_WORK ORDER 1_
List every second-layer acoustic feature that the seminar announcement says the model learns when fitted to speech data.
_WORK ORDER 2_
Rewrite everything in the seminar announcement from "Hierarchical Spike Coding of" down to "Lab (750 CEPSR)", changing "Interschool Lab" to "Interschool Laboratory".

======== PASSAGE

Hierarchical Spike Coding of Sound<-- Return to the list
Start Time: 11:00am
End Time: 12:00pm
Speaker: Dr. Yan Karklin , Laboratory for Computational Vision
Location: Interschool Lab (750 CEPSR)
Hosted by: Electrical Engineering Signal and Information Processing Seminar
(Joint Work with Chaitanya Ekanadham and Eero Simoncelli.)
Abstract: Natural sounds, such as speech and music, exhibit complex statistical regularities at multiple scales. The underlying acoustic events are characterized by precise temporal and frequency relationships, but they can also vary substantially according the pitch, duration, and other high-level properties of the sound. Learning this structure from data while capturing the inherent variability is an important first step in building auditory processing systems, as well as understanding the mechanisms of auditory perception. Here we develop Hierarchical Spike Coding, a two-layer probabilistic generative model for complex acoustic structure. The first layer consists of a sparse spiking representation that encodes the sound using kernels positioned precisely in time and frequency. Patterns in the positions of first layer spikes are learned from the data: on a coarse scale, statistical regularities are encoded by a second-layer spiking representation, while fine-scale structure is captured by recurrent interactions within the first layer. When fitted to speech data, the second layer acoustic features include harmonic stacks, sweeps, frequency modulations, and precise temporal onsets, which can be composed to represent complex acoustic events. Unlike spectrogram-based methods, the model gives a probability distribution over sound pressure waveforms. This allows us to use the second-layer representation to synthesize sounds directly, and to perform model-based denoising, on which we demonstrate a significant improvement over standard methods.
Speaker Bio: Yan Karklin received his Ph.D. in Computer Science from Carnegie Mellon University under the supervision of Mike Lewicki. At CMU he was also affiliated with the Center for Neural Basis of Perception. Since 2008 he has been a post-doctoral fellow at New York University and Howard Hughes Medical Institute, working with Eero Simoncelli. His interests lie in computational models of processing in visual cortex, natural image statistics, and hierarchical statistical modeling.

================
======== RECORDS PROVIDED

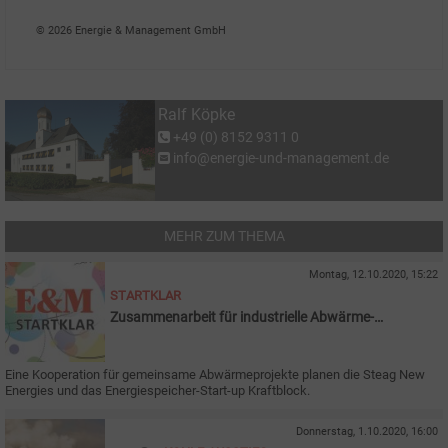
Ralf K�pke
© 2026 Energie & Management GmbH
Ralf Köpke
+49 (0) 8152 9311 0
info@energie-und-management.de
MEHR ZUM THEMA
Montag, 12.10.2020, 15:22
STARTKLAR
Zusammenarbeit für industrielle Abwärme-
Speicherung
Eine Kooperation für gemeinsame Abwärmeprojekte planen die Steag New
Energies und das Energiespeicher-Start-up Kraftblock.
Donnerstag, 1.10.2020, 16:00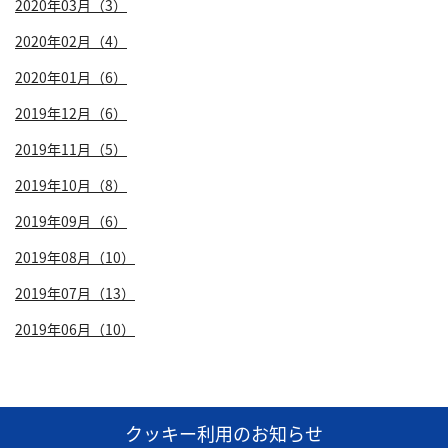
2020年03月（3）
2020年02月（4）
2020年01月（6）
2019年12月（6）
2019年11月（5）
2019年10月（8）
2019年09月（6）
2019年08月（10）
2019年07月（13）
2019年06月（10）
1
クッキー利用のお知らせ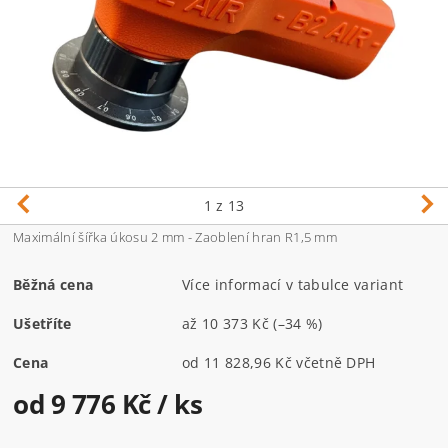
1
z 13
Maximální šířka úkosu 2 mm - Zaoblení hran R1,5 mm
Běžná cena
Více informací v tabulce variant
Ušetříte
až
10 373 Kč
(–34 %)
Cena
od 11 828,96 Kč včetně DPH
od 9 776 Kč
/ ks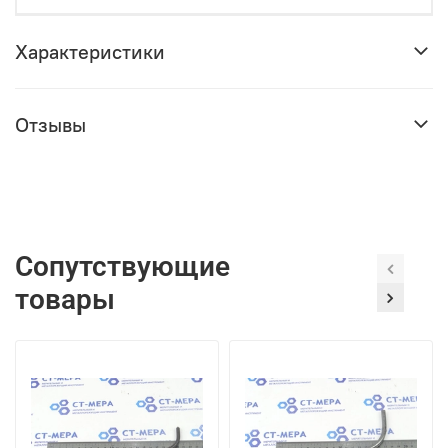
Характеристики
Отзывы
Сопутствующие
товары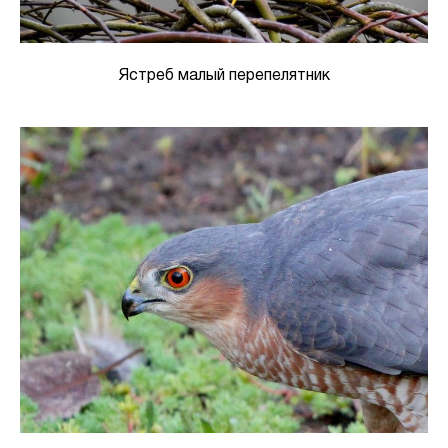
Ястреб малый перепелятник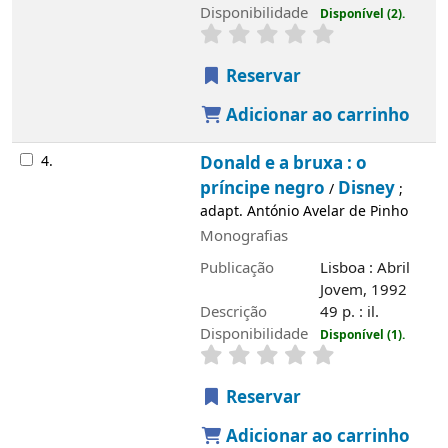
4.
Donald e a bruxa : o príncipe negro
/
Disney
; adapt. António Avelar de Pinho
Monografias
Publicação
Lisboa : Abril Jovem, 1992
Descrição
49 p. : il.
Disponibilidade
Disponível (1).
Reservar
Adicionar ao carrinho
5.
Branca de neve e os sete anões : vinte
e mil léguas submarinas
Disney
/
; adapt.
António Avelar de Pinho
Monografias
Publicação
Lisboa : Abril Jovem, 1992
Descrição
49 p. : il.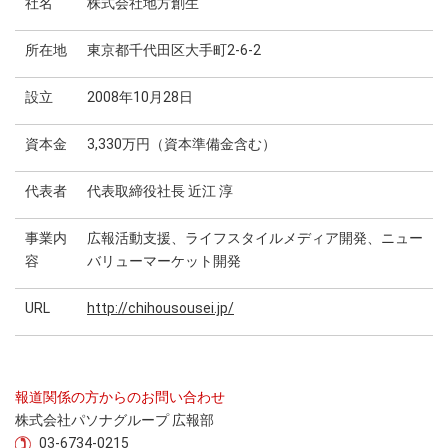
社名
株式会社地方創生
所在地
東京都千代田区大手町2-6-2
設立
2008年10月28日
資本金
3,330万円（資本準備金含む）
代表者
代表取締役社長 近江 淳
事業内
広報活動支援、ライフスタイルメディア開発、ニュー
容
バリューマーケット開発
URL
http://chihousousei.jp/
報道関係の方からのお問い合わせ
株式会社パソナグループ 広報部
03-6734-0215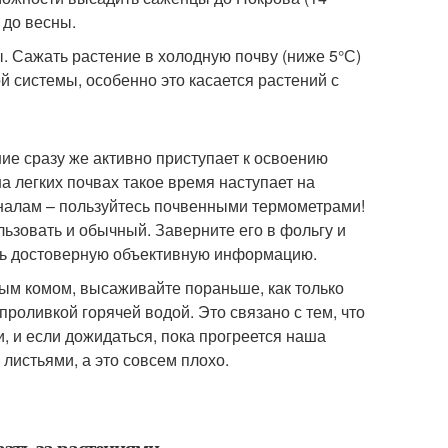
 до весны.
. Сажать растение в холодную почву (ниже 5°С)
й системы, особенно это касается растений с
ие сразу же активно приступает к освоению
а легких почвах такое время наступает на
налам – пользуйтесь почвенными термометрами!
ьзовать и обычный. Заверните его в фольгу и
еть достоверную объективную информацию.
ым комом, высаживайте пораньше, как только
 проливкой горячей водой. Это связано с тем, что
, и если дожидаться, пока прогреется наша
листьями, а это совсем плохо.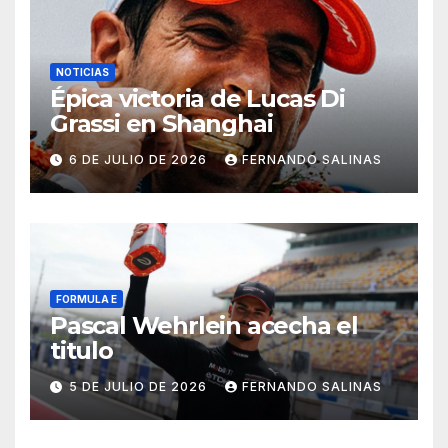
NOTICIAS
Épica victoria de Lucas Di
Grassi en Shanghai
6 DE JULIO DE 2026
FERNANDO SALINAS
FORMULA E
Pascal Wehrlein acecha el
titulo
5 DE JULIO DE 2026
FERNANDO SALINAS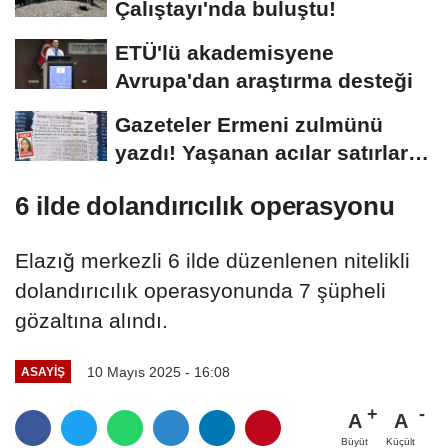
Çalıştayı'nda buluştu!
ETÜ'lü akademisyene
Avrupa'dan araştırma desteği
Gazeteler Ermeni zulmünü
yazdı! Yaşanan acılar satırlara
böyle...
6 ilde dolandırıcılık operasyonu
Elazığ merkezli 6 ilde düzenlenen nitelikli
dolandırıcılık operasyonunda 7 şüpheli
gözaltına alındı.
10 Mayıs 2025 - 16:08
ASAYİŞ
A
A
Büyüt
Küçült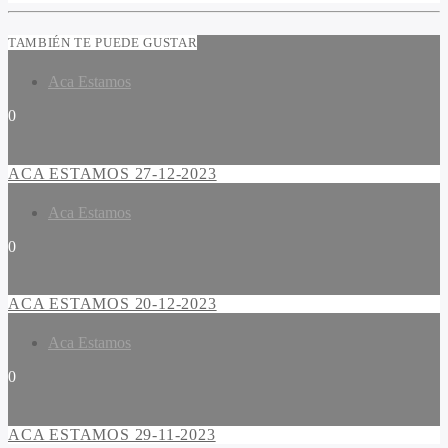
TAMBIÉN TE PUEDE GUSTAR
Aca Estamos
0
ACA ESTAMOS 27-12-2023
Aca Estamos
0
ACA ESTAMOS 20-12-2023
Aca Estamos
0
ACA ESTAMOS 29-11-2023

================

_EXPECTED OUTPUT 1_
- Harmonic stacks
- Sweeps
- Frequency modulations
- Precise temporal onsets

_EXPECTED OUTPUT 2_
Hierarchical Spike Coding of Sound<-- Return to the list
Start Time: 11:00am
End Time: 12:00pm
Speaker: Dr. Yan Karklin , Laboratory for Computational Vision
Location: Interschool Laboratory (750 CEPSR)